So Keith Olberman and MSNBC have parted ways. No word yet on what he’ll do next, but he’s obviously an eloquent, talented and passionate guy, and he’ll undoubtedly wind up with a good gig somewhere. Heck, maybe even back at ESPN, though I doubt it.
The thing is, the three minutes and 12 seconds in that YouTube video is probably more than the total time I watched his show while it was on the air. And I’m someone who is more likely than not to be in agreement with the things he says.
I just can’t bring myself to watch — or listen to — one-sided political-opinion programming. Life, really, is too short to spend much of it soaking up someone else’s unchallenged opinions. What can you learn from that? Where is the suspense? What entertainment value is there in a show when you know what side the host is going to come down on?
For the same reason, it baffles me why anyone would give up their precious time to listen to Rush Limbaugh or any of his wannabes over at Fox News. Setting aside the fact that their tirades are built on hate (in the forefront) and motivated by profit (behind the curtain), those shows are just boring. If that’s the best thing you can find on the television or radio, wouldn’t you really be better served if you just turned it off?

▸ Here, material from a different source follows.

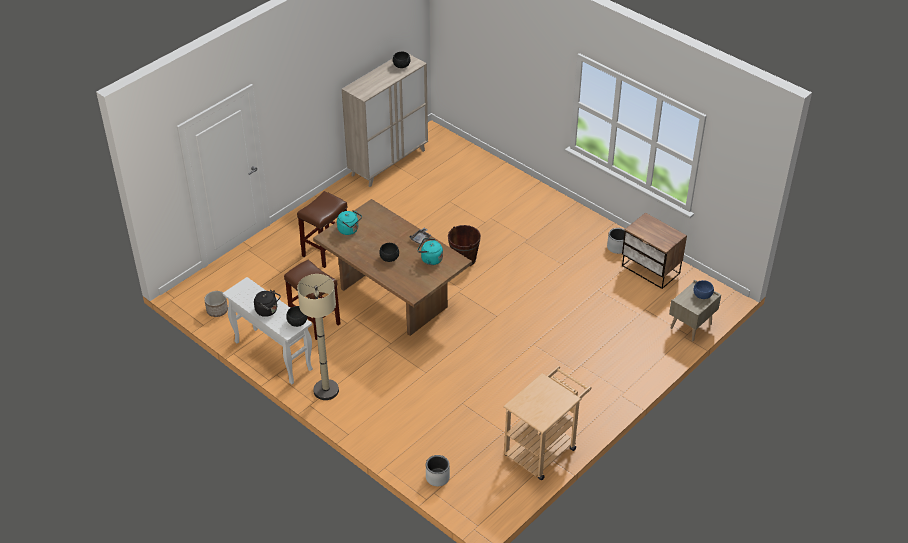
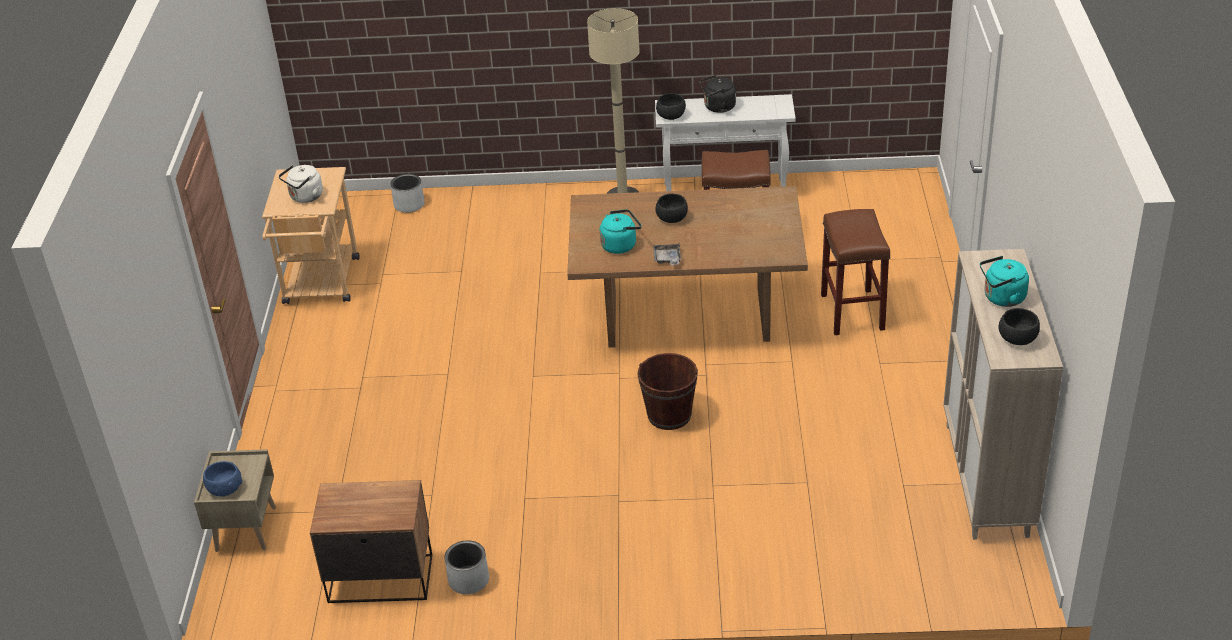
camera: 140 degrees right, 5 degrees down
(217, 310) = (854, 189): planter -> none
(349, 230) = (768, 216): turquoise kettle -> turquoise kettle (1002, 298)
(546, 395) = (305, 197): none -> white kettle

And although I’ve always felt that the one-sidedness of these shows was the reason I didn’t watch, Conor Friersdorf makes the case in The Daily Dish today that the medium itself is a lousy one for politics:
Yes, I know, television is a very popular medium (mostly because it demands so little from its audience). But it is the worst way to engage politics in America. Compared to reading it is a wildly inefficient time suck. The format itself often strips the issue at hand of all nuance. It rewards demagoguery, and the host’s words disappear into the ether so fast that inaccuracies slip easily past and are seldom corrected for the people misled by them. Often as not, its producers and writers just take insights from the written medium and dumb them down.
Don’t get me wrong. Television is extremely hard to do well. Unfortunately, excelling in the medium and improving political discourse are often at odds.

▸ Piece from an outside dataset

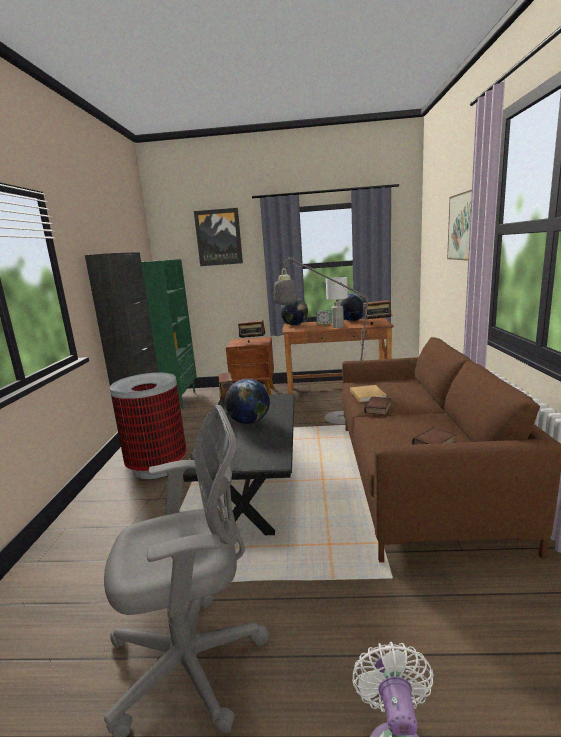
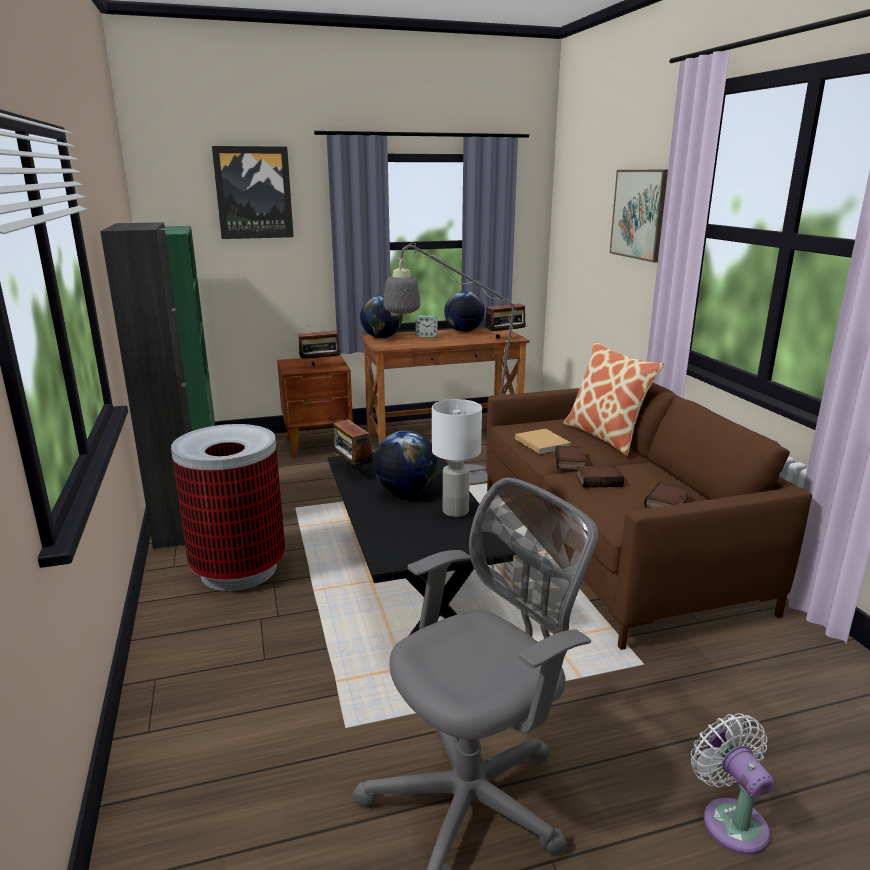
camera: 20 degrees left, 5 degrees up
(338, 327) = (453, 342): white table lamp -> white table lamp (456, 511)
(390, 423) = (599, 480): none -> book
(421, 392) = (606, 436): none -> pillow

I used to think that shows like Crossfire had some value, in pitting people of opposite viewpoints against each other and letting them make their points. Sadly, though, that show diminished over time into the back-and-forth shouting matches that seem to characterize political television today: bickering, not debating.
For me, if I want politics these days, I’m reading newspapers or magazines or blogs. If I’m watching television, there’s probably some sports event on.